931 F2d 59 Buckeye Associates Ltd v. Fila Sport Spa

931 F.2d 59

Unpublished Disposition

NOTICE: Ninth Circuit Rule 36-3 provides that dispositions other than opinions or orders designated for publication are not precedential and should not be cited except when relevant under the doctrines of law of the case, res judicata, or collateral estoppel.

BUCKEYE ASSOCIATES, LTD., Plaintiff-Appellant-Cross-Appellee,
v.
FILA SPORT, S.P.A. and Fila Sports, Inc.,
Defendant-Appellee-Cross-Appellant.

Nos. 89-16315, 89-16316.

United States Court of Appeals, Ninth Circuit.

Argued and Submitted Feb. 14, 1991.
Decided April 23, 1991.

Before: FLETCHER, WILLIAM A. NORRIS and TROTT, Circuit Judges.

1

MEMORANDUM*

2

Buckeye Associates, Ltd. ("Buckeye") agreed to purchase sportswear from Fila Sport S.p.A. ("Fila-Italy") and Fila Sports, Inc. ("Fila-USA"). When the deal went sour, Buckeye sued Fila-Italy and Fila-USA (collectively, "Fila") for breach of contract and interference with advantageous economic relations. The district court (1) refused to allow Buckeye to proceed with a breach of contract theory not stated in the complaint, and (2) excluded the testimony of six witnesses because Buckeye failed to depose the witnesses prior to trial, and because their testimony was largely hearsay and irrelevant. After trial, the district court granted Fila's motion for a directed verdict, and Buckeye now appeals. We have jurisdiction under 28 U.S.C. Sec. 1291, and we affirm.

3

* Exclusion of Buckeye's Breach of Contract Claim

4

On July 6, 1984, Fila-Italy contracted to sell Buckeye a quantity of closeout or slow-moving Fila merchandise for the sum of $2,750,000 (the "Agreement"). Fila-USA acknowledged and agreed to Article 7 of the Agreement, which provides, in relevant part:

5

[Fila-Italy], during the term of this Agreement, will not sell or offer for sale any defective sportswear, where the United States would become the ultimate destination for such sportswear.

6

[Fila-Italy] and [Fila-USA] represent that this Agreement does not violate any existing agreements that would affect [Buckeye's] importation and sale of the Goods in United States.

7

When Buckeye was unable to resell the Fila merchandise, it brought suit against Fila-Italy and Fila-USA. After various motions to dismiss were resolved, Buckeye was left with claims against Fila-USA for breach of contract and interference with Buckeye's prospective advantageous economic relations.

8

Buckeye's complaint alleged that Fila breached the first sentence of Article 7. Paragraph 29 of the complaint reads:

9

As a result of offering to sell the same lot of merchandise covered by the agreement directly to United States purchasers, Fila Italy and Fila U.S.A. breached Article 7 of the July 6, 1984, agreement, causing Plaintiff harm.

*Data provided:*
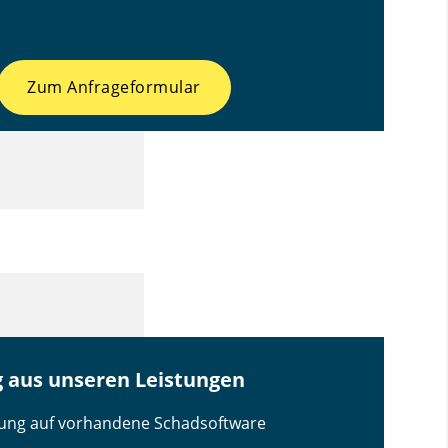
Zum Anfrageformular
g aus unseren Leistungen
ung auf vorhandene Schadsoftware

*Complete the following:*
1/ From the court memorandum, list every circuit judge on the panel that heard the appeal.
2/ Answer these from the court memorandum:
(a) On what date was the appeal decided?
(b) How many witnesses had their testimony excluded by the district court?
(c) For what sum did Fila-Italy contract to sell merchandise to Buckeye?
3/ Transcribe the court memorandum from "When Buckeye was" up to and including "causing Plaintiff harm.".

*Written answers:*
1/
Fletcher
William A. Norris
Trott

2/
(a) April 23, 1991
(b) Six
(c) $2,750,000

3/
When Buckeye was unable to resell the Fila merchandise, it brought suit against Fila-Italy and Fila-USA. After various motions to dismiss were resolved, Buckeye was left with claims against Fila-USA for breach of contract and interference with Buckeye's prospective advantageous economic relations.

8

Buckeye's complaint alleged that Fila breached the first sentence of Article 7. Paragraph 29 of the complaint reads:

9

As a result of offering to sell the same lot of merchandise covered by the agreement directly to United States purchasers, Fila Italy and Fila U.S.A. breached Article 7 of the July 6, 1984, agreement, causing Plaintiff harm.